With the help of ClickHouse functions, you can rapidly determine how many duplicate rows are present in a table and then eliminate them, leaving just the unique rows.
Let’s create a table:
CREATE TABLE default.exp_test ( `id` UInt32, `address` UInt32, `value` UInt32 ) ENGINE = MergeTree ORDER BY tuple()
Let’s insert 10 million random data:
INSERT INTO exp_test SELECT rand32() / 1000, rand32() / 100000, rand32() / 10000 FROM numbers(10000000)
Let’s quickly review the data:
SELECT * FROM exp_test LIMIT 5 ┌───id─┬─address─┬──value─┐ │ 1260 │ 12608 │ 126083 │ │ 1438 │ 14389 │ 143897 │ │ 3386 │ 33866 │ 338666 │ │ 1435 │ 14359 │ 143593 │ │ 2327 │ 23272 │ 232727 │ └──────┴─────────┴────────┘
Figure out the duplicate data with uniq() function approximately. Duplicate data is easily estimated in this manner.
SELECT uniq(*) FROM exp_test ┌─uniq(id, address, value)─┐ │ 3866551 │ └──────────────────────────┘
However, we can use the DISTINCT function to get a more precise result:
SELECT countDistinct(id, address, value) FROM exp_test ┌─uniqExact(id, address, value)─┐ │ 3875983 │ └───────────────────────────────┘
The total duplicate rate can be compared to all the data:
SELECT countDistinct(id, address, value) / count(*) FROM exp_test ┌─divide(uniq(id, address, value), count())─┐ │ 0.3875983 │ └───────────────────────────────────────────┘
So %0,39 data is duplicated. How can we deduplicate these duplicates?

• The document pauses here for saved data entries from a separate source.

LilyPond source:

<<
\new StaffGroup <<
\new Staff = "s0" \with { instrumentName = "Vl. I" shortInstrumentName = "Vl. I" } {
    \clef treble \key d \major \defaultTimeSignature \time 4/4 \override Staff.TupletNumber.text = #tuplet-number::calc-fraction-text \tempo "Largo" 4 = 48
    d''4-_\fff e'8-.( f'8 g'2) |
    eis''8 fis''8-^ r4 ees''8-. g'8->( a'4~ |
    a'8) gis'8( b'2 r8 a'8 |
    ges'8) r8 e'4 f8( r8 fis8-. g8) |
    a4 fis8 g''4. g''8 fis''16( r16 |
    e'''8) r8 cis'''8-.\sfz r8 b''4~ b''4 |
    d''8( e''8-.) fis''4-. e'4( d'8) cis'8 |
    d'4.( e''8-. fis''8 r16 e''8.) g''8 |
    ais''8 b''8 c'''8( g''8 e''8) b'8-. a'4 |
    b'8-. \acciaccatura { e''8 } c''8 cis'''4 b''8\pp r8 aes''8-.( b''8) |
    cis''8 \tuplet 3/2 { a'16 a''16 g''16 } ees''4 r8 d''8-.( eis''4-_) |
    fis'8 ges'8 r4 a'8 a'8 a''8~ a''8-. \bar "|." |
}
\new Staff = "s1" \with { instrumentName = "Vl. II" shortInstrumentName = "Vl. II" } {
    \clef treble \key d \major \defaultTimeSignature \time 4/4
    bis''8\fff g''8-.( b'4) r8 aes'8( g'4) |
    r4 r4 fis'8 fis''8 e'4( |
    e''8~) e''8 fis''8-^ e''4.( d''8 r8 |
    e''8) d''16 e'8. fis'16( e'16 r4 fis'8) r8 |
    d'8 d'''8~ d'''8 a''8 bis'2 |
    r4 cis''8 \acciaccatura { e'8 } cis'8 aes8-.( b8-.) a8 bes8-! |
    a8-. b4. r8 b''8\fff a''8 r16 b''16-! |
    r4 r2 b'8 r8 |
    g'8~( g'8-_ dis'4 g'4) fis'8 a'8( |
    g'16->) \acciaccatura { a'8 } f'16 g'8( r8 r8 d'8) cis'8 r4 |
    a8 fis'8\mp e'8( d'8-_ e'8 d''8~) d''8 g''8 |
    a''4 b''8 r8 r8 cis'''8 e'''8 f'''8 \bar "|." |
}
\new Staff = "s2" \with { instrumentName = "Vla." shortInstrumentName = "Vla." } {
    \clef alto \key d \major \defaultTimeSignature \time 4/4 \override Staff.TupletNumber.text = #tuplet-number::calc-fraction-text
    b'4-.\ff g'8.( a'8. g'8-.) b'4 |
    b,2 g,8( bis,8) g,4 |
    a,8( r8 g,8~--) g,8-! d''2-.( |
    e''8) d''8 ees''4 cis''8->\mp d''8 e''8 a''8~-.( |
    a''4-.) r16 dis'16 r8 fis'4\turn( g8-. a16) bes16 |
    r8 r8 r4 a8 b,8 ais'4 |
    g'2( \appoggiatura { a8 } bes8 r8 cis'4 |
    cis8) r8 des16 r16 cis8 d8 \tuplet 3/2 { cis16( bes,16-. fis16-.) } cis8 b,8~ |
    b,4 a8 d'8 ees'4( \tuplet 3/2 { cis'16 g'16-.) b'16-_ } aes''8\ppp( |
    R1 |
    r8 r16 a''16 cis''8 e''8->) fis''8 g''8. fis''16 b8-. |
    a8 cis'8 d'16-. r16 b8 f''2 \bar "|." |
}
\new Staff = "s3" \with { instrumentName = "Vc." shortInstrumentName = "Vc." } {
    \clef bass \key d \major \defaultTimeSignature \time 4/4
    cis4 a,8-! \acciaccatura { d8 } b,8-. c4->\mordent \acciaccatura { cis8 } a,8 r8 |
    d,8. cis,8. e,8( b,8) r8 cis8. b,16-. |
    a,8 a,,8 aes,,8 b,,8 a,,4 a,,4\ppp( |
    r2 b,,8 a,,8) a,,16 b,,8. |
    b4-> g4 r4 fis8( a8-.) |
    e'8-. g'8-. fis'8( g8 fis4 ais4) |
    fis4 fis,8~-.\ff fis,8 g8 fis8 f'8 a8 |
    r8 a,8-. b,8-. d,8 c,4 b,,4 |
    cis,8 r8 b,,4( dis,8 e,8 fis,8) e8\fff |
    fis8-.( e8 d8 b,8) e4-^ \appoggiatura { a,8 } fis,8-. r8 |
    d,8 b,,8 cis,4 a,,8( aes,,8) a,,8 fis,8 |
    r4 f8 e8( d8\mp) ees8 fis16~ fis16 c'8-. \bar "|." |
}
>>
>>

OPTIMIZE TABLE exp_test FINAL DEDUPLICATE; or OPTIMIZE TABLE exp_test FINAL DEDUPLICATE BY id, address, value;
Only distinct rows will remain in the table as a result:
SELECT countDistinct(id, address, value) / count(*) FROM exp_test ┌─divide(uniqExact(id, address, value), count())─┐ │ 1 │ └────────────────────────────────────────────────┘
If you choose to utilize the uniq function over DISTINCT, uniq can be any number of parameters passed to the function. Tuple, Array, Date, DateTime, String, and numeric type parameters are all acceptable.